What other inside-information can you give to help people considering becoming a tattoo artist?You have to understand that it’s not something you learn easily. It’s going to take you years to stop making mistakes. You have to be really patient because in the beginning something can take you hours to get right. You have to really love it to have the patience to do it properly.
Also known as...
- Body artist
- Body Piercer
A tattoo artist designs and applies images to people’s skin using indelible inks. Tattoos have existed in human culture since time immemorial. Before the introduction of the written word, the ancient Europeans painted themselves and their surroundings with ornate designs. Likewise aboriginal peoples all over the world continue to use a variety of natural materials to indelibly mark themselves. In doing so they delineate heritage, authority, achievements and a myriad of other concepts. Modern day tattoos and indeed the word itself are inspired by the Polynesian word for inserting indelible ink onto the skin to make permanent markings, ‘tatu’. Eighteenth century sailors were the first to come into contact with this culture, popularised it and so became inextricably associated with the practice. Today, tattoos are at an apex of popularity, with many celebrities, artists and musicians sporting impressive designs. Once a subject of taboo, this alternative culture has become more mainstream and tattooing is increasingly regulated, creative and popular.
SalaryMany tattoo artists are self-employed and salaries vary widely depending on the amount of trade they receive. Summer months are traditionally the busiest.

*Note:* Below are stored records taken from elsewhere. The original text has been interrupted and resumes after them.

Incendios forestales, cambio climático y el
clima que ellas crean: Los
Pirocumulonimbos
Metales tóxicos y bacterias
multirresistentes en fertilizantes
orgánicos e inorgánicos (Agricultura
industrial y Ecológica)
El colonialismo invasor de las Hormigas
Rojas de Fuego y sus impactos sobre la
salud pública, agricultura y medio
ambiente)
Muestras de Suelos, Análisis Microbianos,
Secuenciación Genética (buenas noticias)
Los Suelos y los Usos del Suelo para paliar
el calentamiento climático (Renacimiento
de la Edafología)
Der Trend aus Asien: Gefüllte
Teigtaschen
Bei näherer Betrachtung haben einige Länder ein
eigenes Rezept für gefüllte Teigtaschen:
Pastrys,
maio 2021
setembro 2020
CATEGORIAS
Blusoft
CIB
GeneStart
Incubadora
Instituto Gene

- A trainee tattoo artist starts on around £12,000 per annum.
- An experienced tattoo artist may earn between £18,000 and £30,000 per annum.

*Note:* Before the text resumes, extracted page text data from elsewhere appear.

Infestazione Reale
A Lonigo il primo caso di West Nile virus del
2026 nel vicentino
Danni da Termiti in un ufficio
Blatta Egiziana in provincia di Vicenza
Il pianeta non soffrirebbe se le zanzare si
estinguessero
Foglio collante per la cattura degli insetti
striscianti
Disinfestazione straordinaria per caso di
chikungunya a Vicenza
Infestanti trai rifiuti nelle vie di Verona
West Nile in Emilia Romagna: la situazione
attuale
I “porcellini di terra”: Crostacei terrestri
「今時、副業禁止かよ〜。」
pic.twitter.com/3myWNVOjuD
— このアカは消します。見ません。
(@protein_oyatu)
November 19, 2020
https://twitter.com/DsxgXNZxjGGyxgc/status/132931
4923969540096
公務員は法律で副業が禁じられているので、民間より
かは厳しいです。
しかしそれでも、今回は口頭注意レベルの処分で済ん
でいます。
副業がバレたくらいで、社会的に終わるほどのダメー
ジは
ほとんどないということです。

- A tattoo artist owning his own business and employing others can earn in excess of £50,000 per annum.
ResponsibilitiesA tattoo artist’s daily duties would include the following:
- Cleaning and sterilising tattoo equipment and work areas.
- Devising new designs in spare time.
- Keeping up to date with the latest fashions in the world of tattoos.

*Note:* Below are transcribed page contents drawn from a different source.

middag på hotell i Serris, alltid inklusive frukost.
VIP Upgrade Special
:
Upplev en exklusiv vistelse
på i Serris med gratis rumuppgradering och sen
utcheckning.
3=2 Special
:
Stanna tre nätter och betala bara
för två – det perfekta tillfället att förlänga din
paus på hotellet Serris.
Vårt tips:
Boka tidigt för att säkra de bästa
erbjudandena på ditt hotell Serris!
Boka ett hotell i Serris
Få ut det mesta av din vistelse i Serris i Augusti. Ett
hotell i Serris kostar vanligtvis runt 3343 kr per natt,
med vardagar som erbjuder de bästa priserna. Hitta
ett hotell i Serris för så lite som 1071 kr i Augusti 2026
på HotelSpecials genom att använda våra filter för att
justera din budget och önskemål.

- Meeting clients to discuss their desires.
- Applying a pre-made or bespoke designs to clients’ skin.
- Keeping up to date with the latest health and safety procedures.
QualificationsA tattoo artist trains by becoming an apprentice. This usually takes between 2 and 3 years. The only way to do this is by approaching a working tattoo artist and applying for the position. You will expected to buy your own equipment and sterilising kit and will not be paid for the apprenticeship. Expect to work around 6 hours a day for 6 days a week. Over time, greater responsibility will be awarded, until you can tattoo unsupervised. Once enough work experience has been amassed, a licence to practise must be obtained from the local council. The catch is that you must be working and have experience to obtain one and you have to obtain one to work. That is why the apprenticeship is necessary. Working without a licence incurs a heavy penalty. Once the apprenticeship period is over you work on simple designs, moving to more complex work as your experience progresses. Most professionals in the industry state that a tattoo artist is only fully qualified after around 5 years full-time working experience.
SkillsA tattoo artist is a very specialised job and requires a unique set of attributes, such as:
- A flair for design and creativity.
- A steady hand.
- A love of alternative cultures.
- Patience and dedication.
- Good interpersonal skills.
- Extremely good attention to detail.
- Empathetic nature, and the ability to turn clients’ ideas into reality.